Mark çok önemli noktalara değinmişsin. Özellikle 2. noktayı ben hiç o açıdan düşünmemiştim. Doğru, eğer her bir noktada belli bir hata payı varsa, ne kadar çok nokta kayıt edilirse toplam hata o kadar artabilir. Bu arada 3.5 saat maraton için çok riskli bir süre, son kilometrelerde saatin kapanması hoş olmaz 🙂 Aslında her saniye kayıt modu, nabız değişikliklerini daha hassas şekilde takip etmek isteyenler için daha faydalı olabilir.

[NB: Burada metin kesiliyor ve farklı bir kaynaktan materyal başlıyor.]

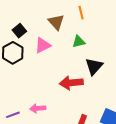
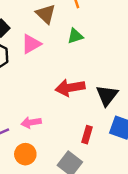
black triangle: (94, 66) -> (107, 95), moved

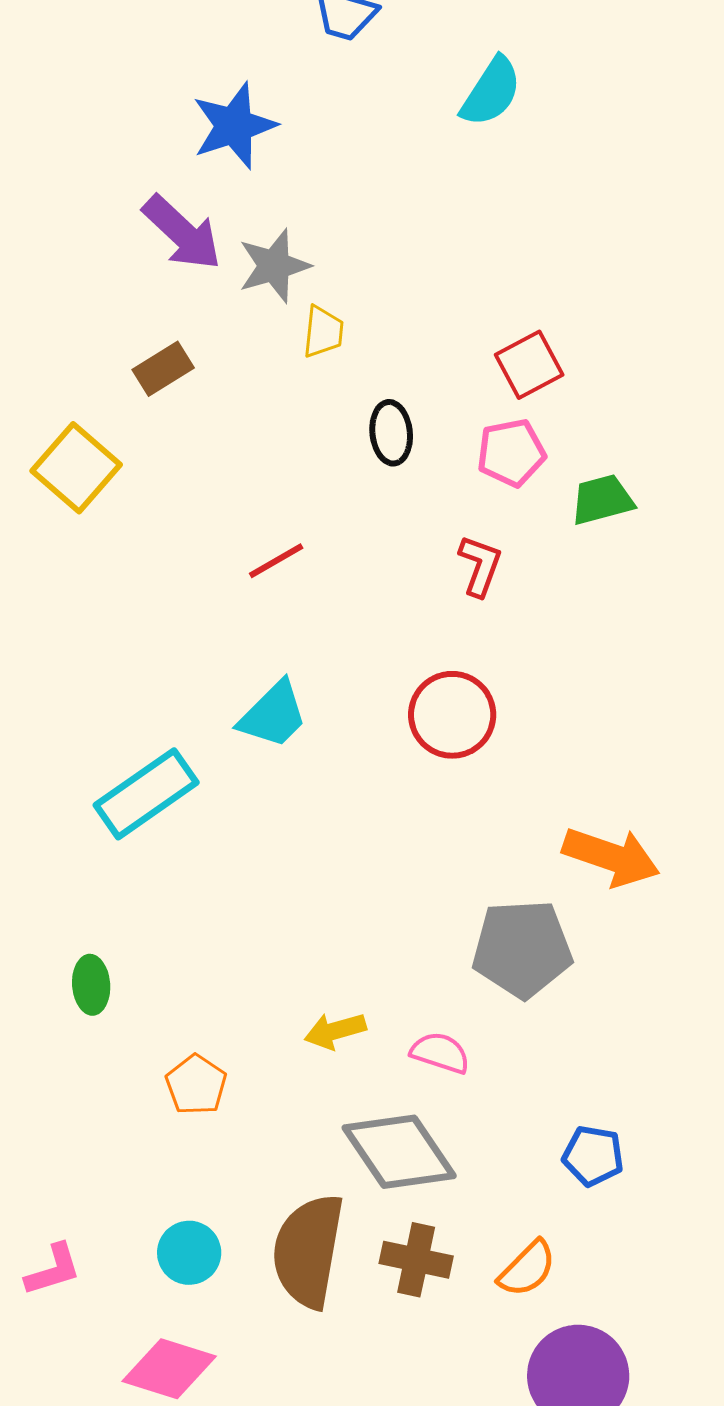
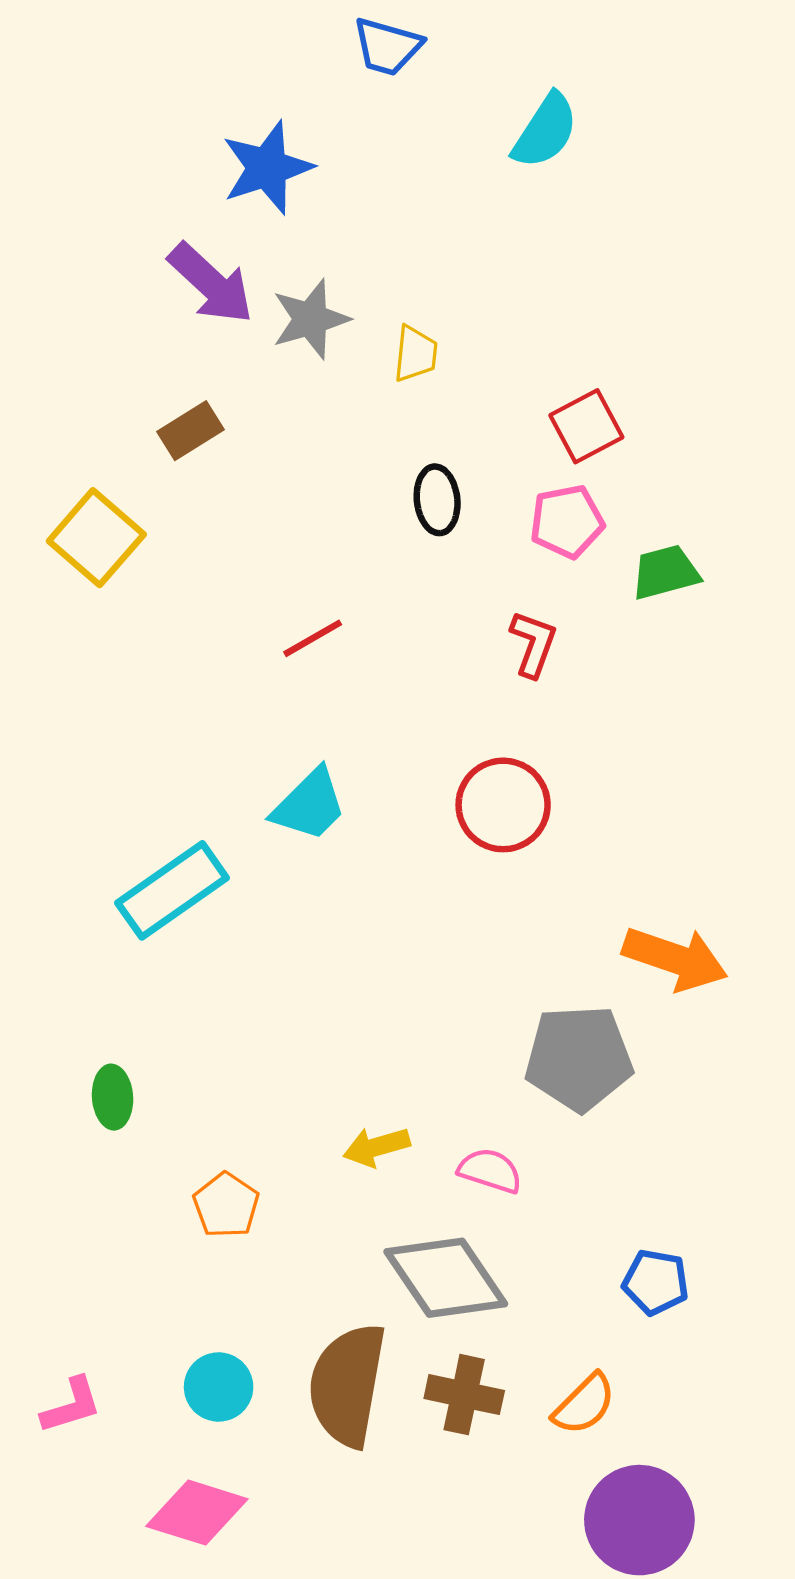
yellow trapezoid: (323, 332) -> (415, 354), moved

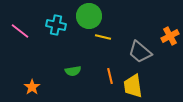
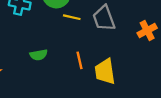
orange cross: (170, 36) -> (147, 30), moved
gray trapezoid: (140, 52) -> (104, 18), moved, turned 30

Aykut, kafamdaki bir sürü soruyu yanıtladın, harika oldu. Kalanları da Mark yanıtladı. Ne güssel ya, siz araştırın, biz hazıra konalım 🙂
Teşekkürler Aykut!! bir dahaki maratonumda kesinlikle 42.400 hesaplayacağım mesafeyi.. Runtalya’da saatimin fazla ölçmesi km de 7sn hatalı koşmama sebep oldu :)) Ne hata dimi ama 😉
Runtalya maraton parkuru her yıl olduğu gibi bu yıl da 20.11.2011 tarihinde, yani maratondan yaklaşık dört ay önce ölçülmüştür. Ölçüm İAAF tarafından görevlendirilen ve B sınıfı ölçüm yetkisine sahip olan Boğaziçi Üniversitesi Öğretim üyesi Prof. Dr. Hadi Özbal ve Türkiye Atletizm Federasyonu yetkilisi C sınıfı ölçüm yetkisine sahip Sayın Necati Çeteci tarafından yapılmıştır. Ölçüm tamamen manüel ( İAAF kuralları gereği ) ve birbirinden bağımsız iki kişi tarafından yapılmış ve Fransa da bulunan İAAF merkezinde onaylanmış olan uluslar arası geçerliliğe sahiptir. Ölçüm yapıldıktan sonra parkur üzerinde hiçbir değişiklik yapılmamıştır.